▶ [Petikan Terpilih]

%%

[nasional_list] [ppiindia] Warga Tionghoa di Pengungsian Ingin Mati dan Dikubur di Aceh

  • From: "Ambon" <sea@xxxxxxxxxx>
  • To: <"Undisclosed-Recipient:;"@freelists.org>
  • Date: Mon, 14 Feb 2005 09:43:45 +0100

** Mailing List Nasional Indonesia PPI India Forum **

http://www.sinarharapan.co.id/berita/0502/14/sh04.html


Warga Tionghoa di Pengungsian Ingin Mati dan Dikubur di Aceh

MEDAN-Minggu (13/2) sore, sekitar pukul 16.00 WIB, seorang lelaki tua asyik 
menonton televisi di warung kopi di sebelah Posko Perhimpunan Tolong 
Menolong (PTM) Tionghoa Sumut Peduli Bencana Alam, di Jalan Metal II, Medan. 
Di warung ini puluhan pengungsi berkumpul membentuk kelompok kecil. Mereka 
asyik berbincang dalam bahasa mandarin.
Para pengunjung warung ini sebagian besar menikmati minuman berupa kopi, teh 
manis dingin, sate dan mie goreng. Tapi lelaki tua itu tampak tidak memesan 
sesuatu apapun. "Pengungsi juga, Pak?" tanya SH memulai percakapan dengan 
lelaki tua itu. "Ya. Saya dari Banda Aceh," jawab lelaki yang belakangan 
mengaku bernama Salam (65), warga Lorong Jambi, Banda Aceh itu. "Sendiri?" 
tanya SH lagi. "Tidak, saya bersama istri. Empat orang keluarga saya jadi 
korban. Ibu, dua adik saya dan seorang anak adik," jawabnya.
Tak lagi tersirat kesedihan di mata Salam. Meski ia hanya menggunakan celana 
pendek dan kemeja lengan pendek, ia tampak lebih siap secara psikologis. 
Pembicaraan pun berlanjut tentang peristiwa gempa dan tsunami di Aceh pada 
26 Desember silam. Ia mengisahkan kengerian bagaimana tanah bergelombang, 
lalu disusul tanah yang retak dan air keluar dari tanah. Tak berapa lama, 
air setinggi bangunan tinggi di Banda Aceh datang dengan cepat.

%%

▶ [Kutipan Materi]
%%

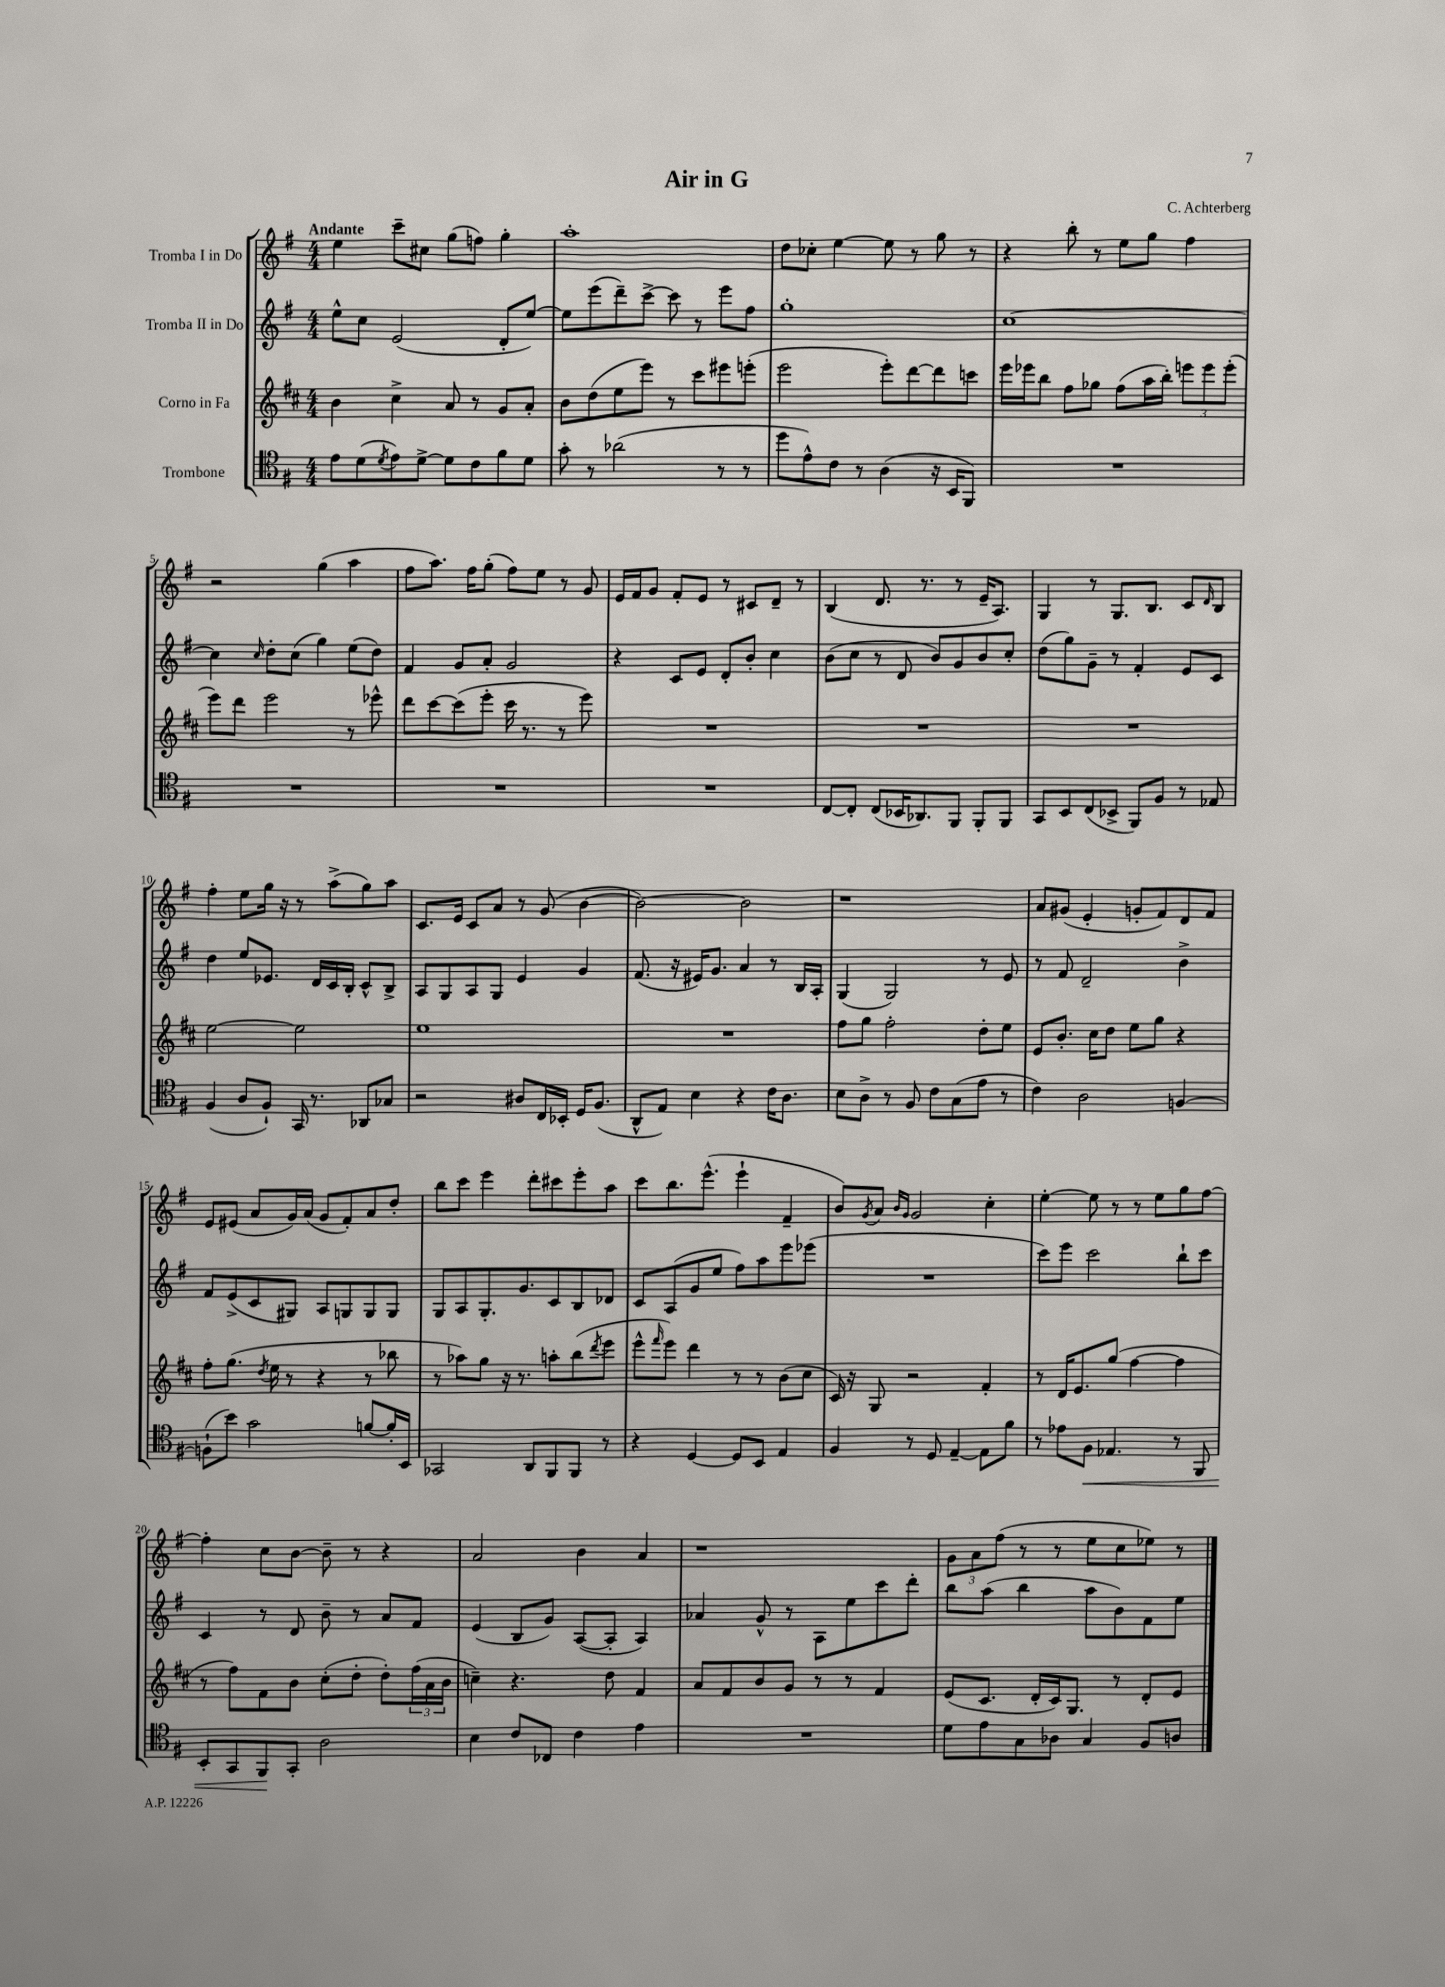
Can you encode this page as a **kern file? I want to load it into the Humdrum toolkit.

**kern	**dynam	**kern	**kern	**kern
*part4	*part4	*part3	*part2	*part1
*staff4	*staff4	*staff3	*staff2	*staff1
*I"Trombone	*	*I"Corno in Fa	*I"Tromba II in Do	*I"Tromba I in Do
*clefC4	*	*clefG2	*clefG2	*clefG2
*k[f#]	*	*k[f#c#]	*k[f#]	*k[f#]
*M4/4	*	*M4/4	*M4/4	*M4/4
=1	=1	=1	=1	=1
!	!	!	!	!LO:TX:a:B:t=Andante
8e\L	.	4b\	8ee^^\L	4ee\
(8d\	.	.	8cc\J	.
8qd/	.	.	.	.
8e\)	.	4cc#^\	(2e/	8ccc~\L
[8d^\J	.	.	.	8cc#X\J
8d\L]	.	8a/	.	(8gg\L
8c\	.	8r	.	8ffn\J)
8f#\	.	8g/L	8d'/L	4gg'\
8d\J	.	8a'/J	[8ee/J)	.
=2	=2	=2	=2	=2
8g'\	.	8b\L	8ee\L]	1aa'
8r	.	(8dd\	(8eee\	.
(2a-X\	.	8ee\	8ddd~\)	.
.	.	8eee\J)	[8ccc^\J	.
.	.	8r	8ccc\]	.
.	.	8ccc#\L	8r	.
8r	.	8eee#X\	8eee\L	.
8r	.	(8eeen'\J	8ff#\J	.
=3	=3	=3	=3	=3
8dd\L	.	2eee\	1gg'	8dd\L
8e^^\)	.	.	.	8cc-X'\J
8c\J	.	.	.	[4ee\
8r	.	.	.	.
(4A\	.	8eee'\L)	.	8ee\]
.	.	[8ddd\	.	8r
16r	.	8ddd\]	.	8gg\
16BB/KL	.	.	.	.
8FF#/J)	.	8cccn\J	.	8r
=4	=4	=4	=4	=4
1r	.	16eee\LL	[1cc	4r
.	.	16eee-X\J	.	.
.	.	8bb\J	.	.
.	.	8ff#\L	.	8bb'\
.	.	8gg-X\J	.	8r
.	.	(8ff#\L	.	8ee\L
.	.	16aa\L	.	8gg\J
.	.	16bb'\JJ)	.	.
.	.	12eeen\L	.	4ff#\
.	.	12eee\	.	.
.	.	(12eee'\J	.	.
!!LO:LB:g=z
=5	=5	=5	=5	=5
1r	.	8eee\L)	4cc\]	2r
.	.	8ddd\J	.	.
.	.	.	16qqcc/	.
.	.	2eee\	8dd'\L	.
.	.	.	(8cc\J	.
.	.	.	4gg\)	(4gg\
.	.	8r	(8ee\L	4aa\
.	.	8eee-X^^\	8dd\J)	.
=6	=6	=6	=6	=6
1r	.	8ddd\L	4f#/	8ff#\L
.	.	[8ccc#\	.	8.aa\J)
.	.	(8ccc#\]	8g/L	.
.	.	.	.	16ff#\KL
.	.	8eee'\J	8a'/J	(8gg'\J
.	.	16ccc#\	2g/	8ff#\L)
.	.	8.r	.	.
.	.	.	.	8ee\J
.	.	8r	.	8r
.	.	8eee\)	.	8g/
=7	=7	=7	=7	=7
1r	.	1r	4r	16e/LL
.	.	.	.	16f#/J
.	.	.	.	8g/J
.	.	.	8c/L	8f#'/L
.	.	.	8e/J	8e/J
.	.	.	8d'/L	8r
.	.	.	8b'/J	8c#X/L
.	.	.	4cc\	8d~/J
.	.	.	.	8r
=8	=8	=8	=8	=8
[8C/L	.	1r	(8b\L	(4B/
8C'/J]	.	.	8cc\J	.
(8C/L	.	.	8r	8.d/
16BB-X/K	.	.	8d/	.
8.AA-X/)	.	.	.	8.r
.	.	.	8b/L)	.
8FF#/J	.	.	8g/	8r
8FF#'/L	.	.	8b/	16e~/KL
.	.	.	.	8.A/J)
8FF#/J	.	.	8cc'/J	.
=9	=9	=9	=9	=9
8GG/L	.	1r	(8dd\L	4G/
8BB/	.	.	8gg\)	.
(8C/	.	.	8g~\J	8r
8BB-X^/J	.	.	8r	8.G/L
8FF#/L)	.	.	4f#'/	.
.	.	.	.	8.B/J
8F#/J	.	.	.	.
8r	.	.	8e/L	8c/L
.	.	.	.	16qqd/
8E-X/	.	.	8c/J	8B/J
!!LO:LB:g=z
=10	=10	=10	=10	=10
(4F#/	.	[2ee\	4dd\	4ff#'\
8A/L	.	.	8ee/L	8ee\L
8F#`/J)	.	.	8.e-X/J	16gg\Jk
.	.	.	.	16r
16GG/	.	2ee\]	.	8r
8.r	.	.	16d/LL	.
.	.	.	16c/	(8aa^\L
.	.	.	16B'/JJ	.
8AA-X/L	.	.	8c^^/L	8gg\)
8G-X/J	.	.	8B^/J	8aa\J
=11	=11	=11	=11	=11
2r	.	1ee	8A/L	8.c/L
.	.	.	8G/	.
.	.	.	.	16e/Jk
.	.	.	8A/	8c/L
.	.	.	8G/J	8a/J
8A#X/L	.	.	4e/	8r
16C/L	.	.	.	(8g/
16BB-X'/JJ	.	.	.	.
16D/KL	.	.	4g/	[4b\
(8.F#/J	.	.	.	.
=12	=12	=12	=12	=12
8AA^^/L	.	1r	(8.f#/	2b\_)
8E/J)	.	.	.	.
.	.	.	16r	.
4B\	.	.	16e#X/KL)	.
.	.	.	8.g/J	.
4r	.	.	4a/	2b\]
16c\KL	.	.	8r	.
8.A\J	.	.	.	.
.	.	.	16B/LL	.
.	.	.	16A'/JJ	.
=13	=13	=13	=13	=13
8B\L	.	8ff#\L	(4G/	1r
8A^\J	.	8gg\J	.	.
8r	.	2ff#'\	2G/)	.
8F#/	.	.	.	.
8c\L	.	.	.	.
(8G\	.	.	.	.
8e\J	.	8dd'\L	8r	.
8r	.	8ee\J	8e/	.
=14	=14	=14	=14	=14
4c\)	.	8e/L	8r	8a/L
.	.	8.b'/J	8f#/	(8g#X/J
2A\	.	.	2d~/	4e'/
.	.	16cc#\KL	.	.
.	.	8dd\J	.	.
.	.	8ee\L	.	8gn'/L
.	.	8gg\J	.	8f#/)
[4Fn/	.	4r	4b^\	8d/
.	.	.	.	8f#/J
!!LO:LB:g=z
=15	=15	=15	=15	=15
(8Fn`\L]	.	8ff#'\L	8f#/L	8e/L
8b\J)	.	(8.gg\J	(8e^/	(8e#X/J
2g\	.	.	8c/	8a/L
.	.	8qdd/	.	.
.	.	16ee\	.	.
.	.	8r	8G#X/J)	16g/L)
.	.	.	.	(16a/JJ
.	.	4r	8A/L	8g/L
.	.	.	8Gn/	8f#'/)
[8fn/L	.	8r	8G/	8a/
16f'/L]	.	8bb-X\	8G/J	8dd'/J
16BB/JJ	.	.	.	.
=16	=16	=16	=16	=16
2GG-X/	.	8r	8G/L	8bb\L
.	.	8aa-X\L)	8A/	8ccc\J
.	.	8gg\J	8.G'/	4eee\
.	.	16r	.	.
.	.	8.r	8.g/	.
8AA/L	.	.	.	8ddd'\L
8FF#/	.	8aan'\L	8c/	8ccc#X\
8FF#/J	.	(8bb\	8B/	8eee'\
.	.	8qddd/	.	.
8r	.	8eee\J	8d-X/J	8aa\J
=17	=17	=17	=17	=17
4r	.	8eee^^\L	8c/L	8ccc\L
.	.	16qqfff#/	.	.
.	.	8eee\J)	(8A/	8.bb\
[4D/	.	4ddd\	8g/	.
.	.	.	.	(8.eee^^\J
.	.	.	8ee/J	.
8D/L]	.	8r	8ff#\L)	4eee`\
8BB/J	.	8r	8aa\	.
4E/	.	(8b\L	8eee\	4f#~/
.	.	8cc#\J	(8eee-X\J	.
=18	=18	=18	=18	=18
4F#/	.	16c#/)	1r	8b/L)
.	.	16r	.	.
.	.	.	.	8qg/
.	.	8G/	.	8a/J
.	.	.	.	16qqb/LL
.	.	.	.	16qqg/JJ
8r	.	2r	.	2g/
8D/	.	.	.	.
[4E~/	.	.	.	.
8E\L]	.	4f#'/	.	4cc'\
8f#\J	.	.	.	.
=19	=19	=19	=19	=19
8r	.	8r	8ccc\L)	[4ee'\
8e-X\L	.	16d/KL	8eee\J	.
.	.	8.e/	.	.
!	!LO:HP:b	!	!	!
8F#\J	<	.	2ccc\	8ee\]
4.E-X/	.	(8gg/J	.	8r
.	.	[4ff#\	.	8r
.	.	.	.	8ee\L
8r	.	4ff#\]	8bb`\L	8gg\
8FF#/	.	.	8ccc\J	[8ff#\J
!!LO:LB:g=z
=20	=20	=20	=20	=20
8BB'/L	.	8r	4c/	4ff#'\]
8GG/	.	8ff#\L)	.	.
8FF#/	.	8f#\	8r	8cc\L
8GG'/J	[	8b\J	8d/	[8b\J
2A\	.	(8cc#'\L	8b~\	8b~\]
.	.	8dd'\J	8r	8r
.	.	8dd'\L)	8a/L	4r
.	.	(24ff#\L	8f#/J	.
.	.	24a\	.	.
.	.	24b\JJ	.	.
=21	=21	=21	=21	=21
4B\	.	4ccn~\)	(4e/	2a/
8c/L	.	4.r	8B/L	.
8C-X/J	.	.	8g/J)	.
4c\	.	.	([8A/L	4b\
.	.	8dd\	8A'/J]	.
4e\	.	4f#/	4A/)	4a/
=22	=22	=22	=22	=22
1r	.	8a/L	4a-X/	1r
.	.	8f#/	.	.
.	.	8b/	8g^^/	.
.	.	8g/J	8r	.
.	.	8r	8A\L	.
.	.	8r	8ee\	.
.	.	4f#/	8ccc\	.
.	.	.	8ddd'\J	.
=23	=23	=23	=23	=23
8d\L	.	(8e/L	8bb\L	12g\L
.	.	.	.	12a\
8e\	.	8.c#/J	(8aa\J	.
.	.	.	.	(12ff#\J
8G\	.	.	4bb\	8r
.	.	16d'/LL	.	.
8A-X\J	.	16c#/J)	.	8r
.	.	8.G/J	.	.
4G/	.	.	8aa\L	8ee\L
.	.	8r	8b\)	8cc\
8F#/L	.	8d'/L	8f#\	8ee-X\J)
8An/J	.	8e/J	8ee\J	8r
==	==	==	==	==
*-	*-	*-	*-	*-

%%

▶ [Tugas Latihan]
**1)** Terjemahkan ke dalam bahasa Inggris kalimat dari petikan tentang pengungsi Tionghoa di Medan ini: "Di warung ini puluhan pengungsi berkumpul membentuk kelompok kecil."
**2)** Sambung tulisan tentang pengungsi Tionghoa dari Aceh di Medan itu, dimulai sesudah kalimat terakhir yang tercantum.

▶ [Hasil Latihan]
**1)** At this coffee stall, dozens of refugees gathered in small groups.

**2)**
"Saya lari ke Jalan Panglima Polim. Jaraknya sekitar 1 km dari warung saya 
di Pasar Sayur saat kejadian," kisah Salam. Tak ada yang bisa diperbuatnya 
setelah kejadian itu. Jangankan menolong orang lain, dirinya hanya bisa 
menyelamatkan sang istri yang kala itu sedang membantunya di warung menjual 
sarapan pagi. Lalu pada 29 Desember, dengan memanfaatkan pesawat Hercules 
milik TNI AU, mereka terbang ke Medan.
Salam menganggap bencana itu sebagai takdir Tuhan Yang Maha Kuasa. Tak heran 
bila ia bertekad membangun kembali rumah dan usahanya yang telah musnah. 
Rencananya, ia ikut program pemulangan bersama para pengungsi lainnya yang 
digagas pihak posko pengungsi pada Selasa, 15 Februari 2005.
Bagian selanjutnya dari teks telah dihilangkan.